**TASK BRIEF:**
Could you filter the material and copy every line where the word "Rent" occurs?
⁂
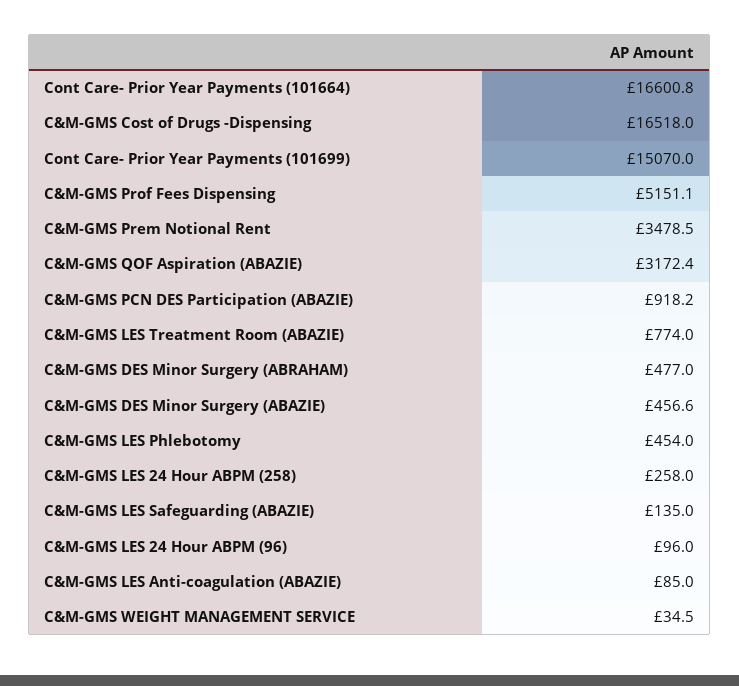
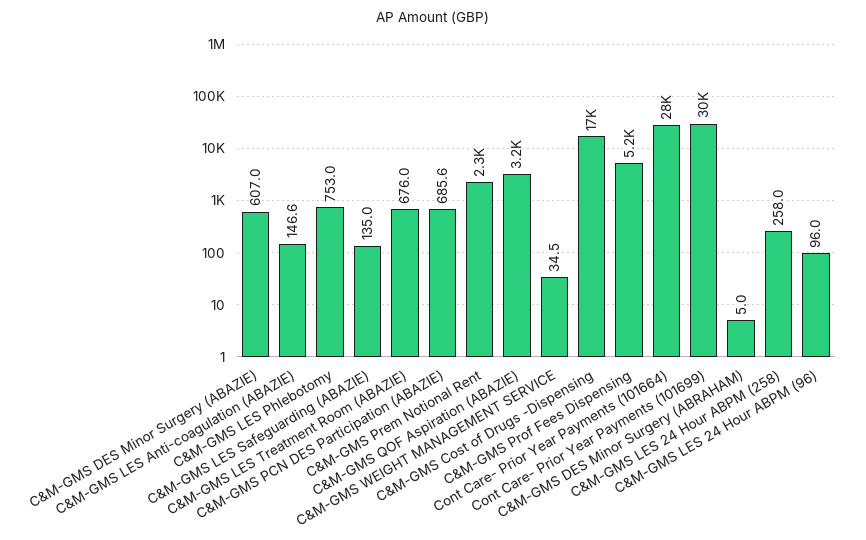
  {
-   "Cont Care- Prior Year Payments (101664)": 16600.8,
+   "Cont Care- Prior Year Payments (101664)": 28000,
    "C&M-GMS Cost of Drugs -Dispensing": 16518,
-   "Cont Care- Prior Year Payments (101699)": 15070,
+   "Cont Care- Prior Year Payments (101699)": 30000,
    "C&M-GMS Prof Fees Dispensing": 5151.1,
-   "C&M-GMS Prem Notional Rent": 3478.5,
+   "C&M-GMS Prem Notional Rent": 2300,
    "C&M-GMS QOF Aspiration (ABAZIE)": 3172.4,
-   "C&M-GMS PCN DES Participation (ABAZIE)": 918.2,
+   "C&M-GMS PCN DES Participation (ABAZIE)": 685.6,
-   "C&M-GMS LES Treatment Room (ABAZIE)": 774,
+   "C&M-GMS LES Treatment Room (ABAZIE)": 676,
-   "C&M-GMS DES Minor Surgery (ABRAHAM)": 477,
+   "C&M-GMS DES Minor Surgery (ABRAHAM)": 5,
-   "C&M-GMS DES Minor Surgery (ABAZIE)": 456.6,
+   "C&M-GMS DES Minor Surgery (ABAZIE)": 607,
-   "C&M-GMS LES Phlebotomy": 454,
+   "C&M-GMS LES Phlebotomy": 753,
    "C&M-GMS LES 24 Hour ABPM (258)": 258,
    "C&M-GMS LES Safeguarding (ABAZIE)": 135,
    "C&M-GMS LES 24 Hour ABPM (96)": 96,
-   "C&M-GMS LES Anti-coagulation (ABAZIE)": 85,
+   "C&M-GMS LES Anti-coagulation (ABAZIE)": 146.6,
    "C&M-GMS WEIGHT MANAGEMENT SERVICE": 34.5
  }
⁂
**TASK ANSWER:**
-   "C&M-GMS Prem Notional Rent": 3478.5,
+   "C&M-GMS Prem Notional Rent": 2300,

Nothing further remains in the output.